Re: Cisco ASA to FTD migration

ethutchinson · ‎03-24-2021

We currently have two ASA 5515x's in an Active/Standby failover setup that we will be migrating to the same failover setup with two 1140 FTDs. I see there is a Migration tool for converting the ASA config to FTD. From an install perspective is there any sense in hoping for a zero downtime upgrade considering the failover relationship we have in place? I know I am hoping/asking for a lot.

Thanks

Rob Ingram · ‎03-24-2021

@ethutchinson

Have you set static MAC addresses on the ASA interface configuration currently?

Are you terminating any VPNs on the firewalls? If so they would need to restablish, so that would not be transparent.

I'd plan for a brief outage, make the cutover in a change window, out of hours.

HTH

alfred.thyri · ‎03-25-2021

That's not going to work without re-establishing all the connections. There is no way of HA sync between ASA and FTD, hence no sync of sessions.

ethutchinson · ‎05-10-2021

So as I start to think more about this migration I am coming up with more and more questions. I have accepted I am going to have some downtime. I put my thoughts into a TAC call. Here where the questions I had for the tech.

We currently have two ASA 5515Xs in an Active/Standby failover configuration. I am going to make the assumption we should deploy both of the new FTDs the same time as opposed to deploying one FTD, making sure it works the way we want it as the Active FTD and then deploying the other as the Standby.
We currently have Firepower for AMP and URL filtering running on the ASA 5515Xs 200 gb drives. We manage the Firepower using a FMC Virtual Machine. Will I be able to manage the new FTDs with the same VM or will I need to spin up another FMC VM to manage the new FTDs?
I regards to setting up the new FTDs. Should I set them up in my network beforehand with alternate IP addresses in the same inside network class C subnet as the production ASAs so configuration work can be done, licenses confirmed, etc.?
I am very concerned about our Any Connect plus license working immediately with the new FTDs after migration. Due to Covid-19 most of our workforce still works remotely and this needs to work. The authentication for Anyconnect VPN is controlled by a local DB on the ASAs. Is that still allowed in the FTDs?
Will I have to apply new certificates to the outside interface or can the old certs be used?

I did not like the tech's answer which was basically to convert the configuration with the migration tool, disconnect the ASAs and reconnect the FTDs with the converted ASA configs. I was really concerned about Step 3. I was hoping for a little more direction. Can the Community answer some of my questions?

Thanks

Marvin Rhoads · ‎05-10-2021

1. Run the migration tool with the target as a single standalone Firepower appliance. Then create the HA pair in FMC prior to migration.

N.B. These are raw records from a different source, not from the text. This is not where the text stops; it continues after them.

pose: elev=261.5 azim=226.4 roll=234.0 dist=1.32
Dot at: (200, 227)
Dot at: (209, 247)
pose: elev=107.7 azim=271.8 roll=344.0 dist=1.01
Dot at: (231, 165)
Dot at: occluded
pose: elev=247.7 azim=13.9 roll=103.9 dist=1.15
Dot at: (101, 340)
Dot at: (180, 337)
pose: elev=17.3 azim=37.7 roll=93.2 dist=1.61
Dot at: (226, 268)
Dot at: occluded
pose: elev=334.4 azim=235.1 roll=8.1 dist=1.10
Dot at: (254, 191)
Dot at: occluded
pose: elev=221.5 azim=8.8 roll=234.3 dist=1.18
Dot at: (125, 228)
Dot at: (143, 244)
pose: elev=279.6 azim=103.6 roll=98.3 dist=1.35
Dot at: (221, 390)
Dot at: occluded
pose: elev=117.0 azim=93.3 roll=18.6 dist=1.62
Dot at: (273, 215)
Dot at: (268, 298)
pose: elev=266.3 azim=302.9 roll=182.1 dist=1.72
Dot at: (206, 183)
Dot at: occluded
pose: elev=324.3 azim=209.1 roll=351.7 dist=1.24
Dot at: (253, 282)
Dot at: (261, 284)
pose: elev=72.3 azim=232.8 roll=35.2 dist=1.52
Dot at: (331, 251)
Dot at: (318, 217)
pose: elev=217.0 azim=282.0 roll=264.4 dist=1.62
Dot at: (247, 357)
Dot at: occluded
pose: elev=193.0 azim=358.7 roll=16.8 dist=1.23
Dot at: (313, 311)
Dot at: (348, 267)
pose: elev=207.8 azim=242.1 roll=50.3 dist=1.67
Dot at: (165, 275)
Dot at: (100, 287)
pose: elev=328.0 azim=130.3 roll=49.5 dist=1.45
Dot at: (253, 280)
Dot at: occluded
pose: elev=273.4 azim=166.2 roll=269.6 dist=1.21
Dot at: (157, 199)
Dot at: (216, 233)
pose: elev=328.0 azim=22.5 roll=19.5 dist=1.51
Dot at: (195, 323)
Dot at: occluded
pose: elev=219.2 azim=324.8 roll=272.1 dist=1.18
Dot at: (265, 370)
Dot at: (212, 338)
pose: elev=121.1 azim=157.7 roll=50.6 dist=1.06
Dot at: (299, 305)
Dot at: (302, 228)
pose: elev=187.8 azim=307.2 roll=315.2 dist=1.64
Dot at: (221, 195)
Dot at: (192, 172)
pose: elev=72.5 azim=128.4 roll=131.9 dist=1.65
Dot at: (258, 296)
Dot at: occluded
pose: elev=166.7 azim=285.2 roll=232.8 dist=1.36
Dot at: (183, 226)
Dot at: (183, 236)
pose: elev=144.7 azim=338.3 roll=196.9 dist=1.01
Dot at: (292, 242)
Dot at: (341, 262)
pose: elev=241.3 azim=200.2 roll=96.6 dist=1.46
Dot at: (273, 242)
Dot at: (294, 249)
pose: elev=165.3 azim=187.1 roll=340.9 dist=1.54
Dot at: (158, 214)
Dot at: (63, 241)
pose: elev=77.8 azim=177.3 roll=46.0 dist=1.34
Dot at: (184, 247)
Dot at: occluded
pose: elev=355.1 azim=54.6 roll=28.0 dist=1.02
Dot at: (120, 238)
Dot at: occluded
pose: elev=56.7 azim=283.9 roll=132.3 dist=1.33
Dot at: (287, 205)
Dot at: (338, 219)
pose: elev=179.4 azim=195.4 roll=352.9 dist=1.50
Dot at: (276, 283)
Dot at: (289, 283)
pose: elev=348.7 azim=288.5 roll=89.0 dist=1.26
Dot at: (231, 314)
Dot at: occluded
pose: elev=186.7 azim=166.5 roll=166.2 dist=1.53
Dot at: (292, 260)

2. You can use the same VM provided it is licensed for more than the smallest level (2-device).

3. Not necessary. To get started all the FTDs need is a management IP address to connect and register to FMC. The dataplane interfaces can be fully configured but not connected until cutover time.

4. Local authentication for remote access VPN is not supported for FMC-managed devices as of the current version 6.7. You have to use a AAA server like RADIUS or LDAP/AD (or client certificate). FDM management does support local authentication for remote access VPN and we expect the feature in the next release of FMC (due out in the coming month).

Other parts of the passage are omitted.